Monday, October 5, 2009
Learning as mitzvah
To learn is to do God's work after him. Since us humans are made in his image, we have at our bestowal a vast resource if we would but take advantage of it. Most of us most of the time live our lives barely beyond crawling out of the mud. Not that there's anything wrong with mud. It's what we're made out of and God called it (us) good. We must never forget our origins and how deeply we're embedded to the land that gave us birth. Mud is where we've come from, but it's not all of who we are. And it certainly isn't where we are called to stay. We also are these creatures that have this breath of life breathed into us from above. Not just nephesh, all living creatures have that. We all breathe and have our being with them. But we, these human creatures, seem to have had a breath of heaven breathed into us, this breath called ruach.
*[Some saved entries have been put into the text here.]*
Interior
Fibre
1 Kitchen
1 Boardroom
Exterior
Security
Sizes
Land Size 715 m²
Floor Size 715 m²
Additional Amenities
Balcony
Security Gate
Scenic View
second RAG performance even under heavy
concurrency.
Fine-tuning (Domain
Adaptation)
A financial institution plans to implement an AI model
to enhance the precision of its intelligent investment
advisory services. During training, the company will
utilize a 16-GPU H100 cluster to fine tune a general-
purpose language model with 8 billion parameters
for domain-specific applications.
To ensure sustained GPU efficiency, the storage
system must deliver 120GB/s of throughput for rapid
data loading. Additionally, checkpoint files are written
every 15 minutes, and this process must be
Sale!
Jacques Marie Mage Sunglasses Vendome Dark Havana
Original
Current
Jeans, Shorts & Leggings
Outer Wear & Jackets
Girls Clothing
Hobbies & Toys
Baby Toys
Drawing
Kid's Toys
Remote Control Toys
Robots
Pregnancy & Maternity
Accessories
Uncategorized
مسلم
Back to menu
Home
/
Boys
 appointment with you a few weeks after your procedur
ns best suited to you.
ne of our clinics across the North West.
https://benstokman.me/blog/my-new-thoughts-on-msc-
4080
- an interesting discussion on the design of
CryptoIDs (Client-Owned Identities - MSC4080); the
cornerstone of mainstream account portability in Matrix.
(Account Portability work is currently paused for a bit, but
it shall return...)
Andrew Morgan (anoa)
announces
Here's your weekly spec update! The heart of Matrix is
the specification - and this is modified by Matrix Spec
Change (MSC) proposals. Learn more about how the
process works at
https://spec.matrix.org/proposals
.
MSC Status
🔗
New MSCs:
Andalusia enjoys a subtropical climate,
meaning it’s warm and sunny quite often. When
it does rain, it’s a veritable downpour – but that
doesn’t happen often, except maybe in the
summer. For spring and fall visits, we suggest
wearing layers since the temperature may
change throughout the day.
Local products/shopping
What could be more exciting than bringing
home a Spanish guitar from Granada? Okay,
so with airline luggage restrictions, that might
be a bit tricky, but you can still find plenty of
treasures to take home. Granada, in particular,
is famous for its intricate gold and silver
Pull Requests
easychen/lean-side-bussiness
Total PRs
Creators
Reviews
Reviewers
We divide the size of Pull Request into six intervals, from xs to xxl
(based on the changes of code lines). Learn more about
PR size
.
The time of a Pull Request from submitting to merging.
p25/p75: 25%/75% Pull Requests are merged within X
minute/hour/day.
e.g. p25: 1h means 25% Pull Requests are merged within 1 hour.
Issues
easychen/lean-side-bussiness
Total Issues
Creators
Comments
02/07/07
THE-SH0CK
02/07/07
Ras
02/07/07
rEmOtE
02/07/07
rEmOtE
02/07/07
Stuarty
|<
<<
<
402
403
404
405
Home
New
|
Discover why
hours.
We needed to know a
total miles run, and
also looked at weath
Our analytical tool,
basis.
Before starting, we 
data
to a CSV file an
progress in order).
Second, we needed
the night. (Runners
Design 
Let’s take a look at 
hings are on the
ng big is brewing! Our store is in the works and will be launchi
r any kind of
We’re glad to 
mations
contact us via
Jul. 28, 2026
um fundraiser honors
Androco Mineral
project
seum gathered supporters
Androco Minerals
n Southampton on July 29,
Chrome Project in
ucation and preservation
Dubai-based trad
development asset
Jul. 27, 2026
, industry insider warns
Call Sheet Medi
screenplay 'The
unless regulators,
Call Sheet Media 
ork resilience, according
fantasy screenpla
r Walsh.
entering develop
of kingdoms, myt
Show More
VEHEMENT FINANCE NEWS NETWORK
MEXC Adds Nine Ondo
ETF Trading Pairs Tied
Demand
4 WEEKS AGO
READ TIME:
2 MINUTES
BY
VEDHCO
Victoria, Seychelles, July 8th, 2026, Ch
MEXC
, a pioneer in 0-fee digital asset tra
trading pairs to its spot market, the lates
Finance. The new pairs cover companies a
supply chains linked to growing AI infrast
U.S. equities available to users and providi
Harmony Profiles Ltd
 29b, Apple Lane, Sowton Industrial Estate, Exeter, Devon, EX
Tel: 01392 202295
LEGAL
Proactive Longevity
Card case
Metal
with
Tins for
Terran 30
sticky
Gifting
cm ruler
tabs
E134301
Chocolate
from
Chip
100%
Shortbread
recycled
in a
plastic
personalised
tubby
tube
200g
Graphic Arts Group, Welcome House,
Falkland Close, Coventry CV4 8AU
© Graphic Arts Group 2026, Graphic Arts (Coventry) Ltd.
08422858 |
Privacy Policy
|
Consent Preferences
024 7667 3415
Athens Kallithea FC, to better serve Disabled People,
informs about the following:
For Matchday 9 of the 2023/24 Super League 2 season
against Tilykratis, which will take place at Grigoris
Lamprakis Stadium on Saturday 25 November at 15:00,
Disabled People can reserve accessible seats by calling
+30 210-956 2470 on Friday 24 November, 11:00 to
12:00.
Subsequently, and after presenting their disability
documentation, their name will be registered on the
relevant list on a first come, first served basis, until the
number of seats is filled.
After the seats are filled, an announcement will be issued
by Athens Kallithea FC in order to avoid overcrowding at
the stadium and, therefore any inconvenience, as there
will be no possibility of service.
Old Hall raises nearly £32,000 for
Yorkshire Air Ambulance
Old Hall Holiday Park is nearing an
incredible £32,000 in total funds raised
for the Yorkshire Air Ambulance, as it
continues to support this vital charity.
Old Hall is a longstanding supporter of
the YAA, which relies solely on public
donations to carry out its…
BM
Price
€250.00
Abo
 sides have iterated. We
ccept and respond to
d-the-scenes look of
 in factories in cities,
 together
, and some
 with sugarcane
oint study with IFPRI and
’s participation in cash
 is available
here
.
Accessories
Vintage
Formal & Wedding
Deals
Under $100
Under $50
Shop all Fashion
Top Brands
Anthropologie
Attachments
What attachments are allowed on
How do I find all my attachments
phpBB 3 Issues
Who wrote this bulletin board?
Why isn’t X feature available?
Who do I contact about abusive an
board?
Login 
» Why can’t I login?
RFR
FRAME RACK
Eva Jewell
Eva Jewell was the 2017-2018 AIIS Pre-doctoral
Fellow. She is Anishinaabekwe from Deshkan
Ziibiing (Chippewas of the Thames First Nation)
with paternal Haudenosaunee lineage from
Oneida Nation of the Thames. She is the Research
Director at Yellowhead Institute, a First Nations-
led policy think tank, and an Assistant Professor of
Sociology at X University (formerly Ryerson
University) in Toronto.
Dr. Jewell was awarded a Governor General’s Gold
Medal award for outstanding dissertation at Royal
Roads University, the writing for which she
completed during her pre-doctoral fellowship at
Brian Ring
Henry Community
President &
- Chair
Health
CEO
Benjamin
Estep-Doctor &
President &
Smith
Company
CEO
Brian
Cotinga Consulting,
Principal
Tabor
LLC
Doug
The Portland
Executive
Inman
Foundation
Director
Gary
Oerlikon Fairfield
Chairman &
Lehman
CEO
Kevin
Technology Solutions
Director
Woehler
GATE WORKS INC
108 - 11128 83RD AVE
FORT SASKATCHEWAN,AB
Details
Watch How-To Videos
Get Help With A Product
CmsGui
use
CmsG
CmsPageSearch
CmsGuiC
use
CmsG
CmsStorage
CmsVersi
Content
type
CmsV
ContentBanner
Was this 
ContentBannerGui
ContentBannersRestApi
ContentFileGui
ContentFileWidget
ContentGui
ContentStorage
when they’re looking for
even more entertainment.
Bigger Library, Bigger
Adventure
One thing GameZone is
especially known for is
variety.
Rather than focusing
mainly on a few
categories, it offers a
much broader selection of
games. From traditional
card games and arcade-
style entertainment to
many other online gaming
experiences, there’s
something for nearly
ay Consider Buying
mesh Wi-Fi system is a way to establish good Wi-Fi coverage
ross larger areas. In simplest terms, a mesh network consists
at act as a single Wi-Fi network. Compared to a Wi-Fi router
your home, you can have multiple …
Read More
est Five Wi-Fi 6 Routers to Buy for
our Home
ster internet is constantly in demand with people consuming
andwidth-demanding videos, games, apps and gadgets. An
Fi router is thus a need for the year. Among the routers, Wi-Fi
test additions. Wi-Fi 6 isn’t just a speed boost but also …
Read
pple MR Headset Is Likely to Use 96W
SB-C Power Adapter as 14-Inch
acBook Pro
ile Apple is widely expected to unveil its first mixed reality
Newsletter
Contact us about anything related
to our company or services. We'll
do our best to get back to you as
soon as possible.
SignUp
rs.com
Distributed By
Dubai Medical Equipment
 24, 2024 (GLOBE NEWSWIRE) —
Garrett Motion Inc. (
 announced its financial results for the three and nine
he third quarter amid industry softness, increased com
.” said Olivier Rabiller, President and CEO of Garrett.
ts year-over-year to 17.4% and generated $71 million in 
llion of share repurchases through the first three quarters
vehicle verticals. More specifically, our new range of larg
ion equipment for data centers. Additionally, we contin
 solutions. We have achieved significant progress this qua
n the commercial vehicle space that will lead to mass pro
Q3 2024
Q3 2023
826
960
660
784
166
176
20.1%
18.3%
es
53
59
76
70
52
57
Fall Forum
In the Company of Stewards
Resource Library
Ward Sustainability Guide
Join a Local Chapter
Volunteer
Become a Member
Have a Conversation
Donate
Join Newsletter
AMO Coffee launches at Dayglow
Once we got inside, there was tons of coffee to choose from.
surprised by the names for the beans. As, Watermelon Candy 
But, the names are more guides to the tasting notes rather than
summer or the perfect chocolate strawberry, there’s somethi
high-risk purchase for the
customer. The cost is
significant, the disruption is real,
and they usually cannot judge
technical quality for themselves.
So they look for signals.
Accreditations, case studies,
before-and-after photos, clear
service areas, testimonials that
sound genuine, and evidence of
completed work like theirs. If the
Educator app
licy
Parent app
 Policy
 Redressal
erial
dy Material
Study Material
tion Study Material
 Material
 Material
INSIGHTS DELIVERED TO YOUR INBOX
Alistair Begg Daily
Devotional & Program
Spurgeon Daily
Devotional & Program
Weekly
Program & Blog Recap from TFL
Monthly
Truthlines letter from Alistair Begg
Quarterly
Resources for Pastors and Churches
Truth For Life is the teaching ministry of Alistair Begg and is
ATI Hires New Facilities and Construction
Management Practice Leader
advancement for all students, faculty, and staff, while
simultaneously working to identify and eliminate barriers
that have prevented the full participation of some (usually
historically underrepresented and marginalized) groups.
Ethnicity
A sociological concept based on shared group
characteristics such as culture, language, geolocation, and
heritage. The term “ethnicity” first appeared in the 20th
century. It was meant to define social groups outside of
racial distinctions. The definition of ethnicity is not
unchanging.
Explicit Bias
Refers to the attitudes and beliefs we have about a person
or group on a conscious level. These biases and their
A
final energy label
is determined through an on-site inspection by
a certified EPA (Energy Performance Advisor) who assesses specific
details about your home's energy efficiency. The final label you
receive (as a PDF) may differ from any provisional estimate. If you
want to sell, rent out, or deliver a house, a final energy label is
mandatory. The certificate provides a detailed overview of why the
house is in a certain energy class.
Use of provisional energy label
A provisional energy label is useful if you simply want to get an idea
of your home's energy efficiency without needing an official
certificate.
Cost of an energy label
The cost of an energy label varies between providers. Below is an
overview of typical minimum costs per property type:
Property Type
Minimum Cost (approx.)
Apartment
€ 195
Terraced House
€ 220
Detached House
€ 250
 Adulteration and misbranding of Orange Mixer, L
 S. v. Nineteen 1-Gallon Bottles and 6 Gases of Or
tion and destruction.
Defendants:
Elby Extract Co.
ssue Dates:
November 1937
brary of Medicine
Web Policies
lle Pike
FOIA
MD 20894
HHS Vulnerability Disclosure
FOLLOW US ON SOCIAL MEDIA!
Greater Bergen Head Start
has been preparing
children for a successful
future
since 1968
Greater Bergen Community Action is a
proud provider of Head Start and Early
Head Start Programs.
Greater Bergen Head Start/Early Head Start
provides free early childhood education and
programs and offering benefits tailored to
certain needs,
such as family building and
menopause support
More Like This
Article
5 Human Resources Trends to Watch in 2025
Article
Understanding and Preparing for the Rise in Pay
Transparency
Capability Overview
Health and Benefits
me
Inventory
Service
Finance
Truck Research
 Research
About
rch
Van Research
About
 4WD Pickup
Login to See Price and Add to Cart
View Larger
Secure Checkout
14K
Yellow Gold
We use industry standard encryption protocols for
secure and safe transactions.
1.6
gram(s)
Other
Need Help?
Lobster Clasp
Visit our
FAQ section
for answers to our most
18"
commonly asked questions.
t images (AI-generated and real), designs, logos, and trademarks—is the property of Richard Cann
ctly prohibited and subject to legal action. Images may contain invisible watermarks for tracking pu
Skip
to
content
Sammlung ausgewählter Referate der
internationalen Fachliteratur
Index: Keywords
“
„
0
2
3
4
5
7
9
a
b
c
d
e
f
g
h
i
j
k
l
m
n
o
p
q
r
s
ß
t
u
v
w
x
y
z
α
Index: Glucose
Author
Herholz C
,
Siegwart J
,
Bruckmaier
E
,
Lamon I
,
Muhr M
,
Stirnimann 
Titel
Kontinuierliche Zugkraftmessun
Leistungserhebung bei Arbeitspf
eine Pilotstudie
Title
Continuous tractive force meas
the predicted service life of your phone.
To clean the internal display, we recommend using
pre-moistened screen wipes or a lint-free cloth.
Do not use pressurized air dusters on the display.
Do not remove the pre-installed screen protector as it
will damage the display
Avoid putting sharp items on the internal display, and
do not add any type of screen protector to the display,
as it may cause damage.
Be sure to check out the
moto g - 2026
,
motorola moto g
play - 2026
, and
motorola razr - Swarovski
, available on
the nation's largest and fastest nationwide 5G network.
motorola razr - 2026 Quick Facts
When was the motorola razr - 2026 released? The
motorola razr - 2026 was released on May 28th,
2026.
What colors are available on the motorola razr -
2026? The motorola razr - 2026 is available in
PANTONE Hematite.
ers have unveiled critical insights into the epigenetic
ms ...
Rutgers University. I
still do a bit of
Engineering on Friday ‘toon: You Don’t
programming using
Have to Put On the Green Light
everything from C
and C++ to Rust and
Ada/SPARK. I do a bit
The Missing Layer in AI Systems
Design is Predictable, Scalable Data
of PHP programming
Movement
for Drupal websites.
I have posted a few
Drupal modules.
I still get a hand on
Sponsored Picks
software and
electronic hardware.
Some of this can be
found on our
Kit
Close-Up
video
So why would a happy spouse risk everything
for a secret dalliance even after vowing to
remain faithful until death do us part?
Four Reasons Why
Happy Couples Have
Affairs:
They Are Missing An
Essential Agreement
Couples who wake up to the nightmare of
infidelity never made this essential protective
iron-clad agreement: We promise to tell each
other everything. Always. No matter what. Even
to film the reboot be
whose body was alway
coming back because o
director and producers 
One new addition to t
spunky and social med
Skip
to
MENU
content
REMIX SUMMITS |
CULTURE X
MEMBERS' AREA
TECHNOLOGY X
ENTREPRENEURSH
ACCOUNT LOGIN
Somehow this living breath gives us eyes in a way that even other creatures, our brothers and sisters of the soil, don't have. We have a sense of divinity that may exist in other creatures, but isn't expressible by words, or maybe I mean concepts. We look out beyond ourselves and wonder about what and why, where and when, and ultimately Who. All of the other creatures, animate and inanimate, have this ingrained sense of the divine within their being. But we wonder about it. We struggle with it. We look around and see, and wonder at what we're not seeing. Thus we learn. We seek out what isn't yet seen. We struggle to learn what isn't yet known. And in doing so, we see more of what God has created. We read of God as he has shown himself to us, whether by words breathed out on scrolls, or in words found as we breathe in air given to us from our brothers and fellow creatures, the trees that surround and feed us every day. As creatures who stand between heaven and earth, filled with spirit and soil, we straddle two worlds as we struggle through this world. Our knowledge is our blessing and our curse. God help us to learn from every teacher you have given us. Help us to learn what the world, in all its entirety, is. Help us to see what is and be at peace with that reality. To learn is to grow in the knowledge of God and his world.